* Brano di lettura:

=====

Simili pure nello sguardo sul mondo se è vero che lei canta "non ho più voglia di ascoltare questa musica leggera", mentre Battiato parlava di "immondizie musicali" "Forse ad accomunarci è una visione delle cose un po’ snob; da intendere ovviamete nell’accezione più nobile del termine, ovvero il non accontentarsi di quello che c’è, ma aspirare a un mondo migliore. Il riferimento alla musica leggera può essere inteso in maniera più o meno letterale; un modo liberatorio per dire che non ho voglia di perdere tempo dietro cose che non danno nulla, perché nella vita ce ne sono altre ben più importanti a cui pensare".

Cosa non sopporta della musica di questi anni?  "La prevedibilità, il fatto di non sorprendere mai. Senza "ganci" melodici o armonici a cui attaccarsi. C’è molto appiattimento, non so quanto legato a una scelta precisa dei compositori odierni o alle richieste dei media e della discografia"

Un pezzo s’intitola "Eurofestival". Ma nel disco c’è pure "Musica sinfonica", che sembra proprio una canzoncina da Eurovision Song Contest del passato "Nei miei ricordi di ragazzino l’Eurovision è sempre stato legato a un concetto di trash, la grande importanza di una manifestazione che rimesta nello stesso calderone, in maniera a volte grottesca e un po’ volgare, suoni e culture diverse. Mi è sembrata una buona metafora per questo nostro mondo globalizzato, in cui la violenza, l’idiozia e la velocità con cui le cose cambiano assume a volte connotati trash. Trump, ad esempio, è molto Eurovision. E con quella capigliatura potrebbe addirittura presentarlo"

=====

* Estratti delle schede:
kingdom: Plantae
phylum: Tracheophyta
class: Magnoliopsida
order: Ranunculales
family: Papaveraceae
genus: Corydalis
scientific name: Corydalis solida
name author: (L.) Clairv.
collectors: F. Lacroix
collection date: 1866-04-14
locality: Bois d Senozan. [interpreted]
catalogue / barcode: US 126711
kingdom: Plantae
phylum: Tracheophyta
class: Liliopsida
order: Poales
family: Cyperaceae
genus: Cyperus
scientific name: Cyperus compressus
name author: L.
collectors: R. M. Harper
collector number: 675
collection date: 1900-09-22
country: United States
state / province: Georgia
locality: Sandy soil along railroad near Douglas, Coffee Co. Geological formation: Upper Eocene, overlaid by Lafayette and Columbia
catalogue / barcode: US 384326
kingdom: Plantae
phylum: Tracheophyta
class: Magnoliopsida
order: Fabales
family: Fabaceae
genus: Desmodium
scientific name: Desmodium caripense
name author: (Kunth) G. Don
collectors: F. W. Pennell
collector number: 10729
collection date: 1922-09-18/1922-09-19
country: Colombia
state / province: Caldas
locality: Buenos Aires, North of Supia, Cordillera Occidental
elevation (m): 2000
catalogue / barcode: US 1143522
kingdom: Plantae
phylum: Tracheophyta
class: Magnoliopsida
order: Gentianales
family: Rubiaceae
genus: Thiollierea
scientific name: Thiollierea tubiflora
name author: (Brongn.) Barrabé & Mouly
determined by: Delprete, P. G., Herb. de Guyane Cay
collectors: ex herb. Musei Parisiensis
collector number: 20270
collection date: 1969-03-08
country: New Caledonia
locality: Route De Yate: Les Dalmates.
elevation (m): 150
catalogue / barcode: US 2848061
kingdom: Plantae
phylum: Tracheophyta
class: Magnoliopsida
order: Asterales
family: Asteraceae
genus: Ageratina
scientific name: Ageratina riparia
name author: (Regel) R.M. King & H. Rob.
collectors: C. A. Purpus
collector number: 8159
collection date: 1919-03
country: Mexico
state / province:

=====

* Compiti ed esercizi:
1 - Nell'intervista sulla musica, quale personaggio viene definito "molto Eurovision"?
2 - Prosegua l'intervista sulla musica dal punto in cui termina.

* Soluzioni:
1 - Trump.

2 -
Ha scritto con Kaballà "Le canzoni fanno male" per Marianne Mirage che la presenta all’Ariston. Nella sua visione del mondo è "Eurovision" pure Sanremo? "Le due manifestazioni hanno caratteristiche comuni. Noi non abbiamo mai pensato al Festival e quando ci è stato proposto abbiamo sempre declinato l’offerta nella convinzione che si possa fare musica a prescindere da Sanremo. O dai talent show".

David Foster Wallace, che citate in "Basso e batteria", fu definito "l’ Émile Zola del post-millennio". E voi chi vorreste essere? "Gli Oliver Onions del Duemila".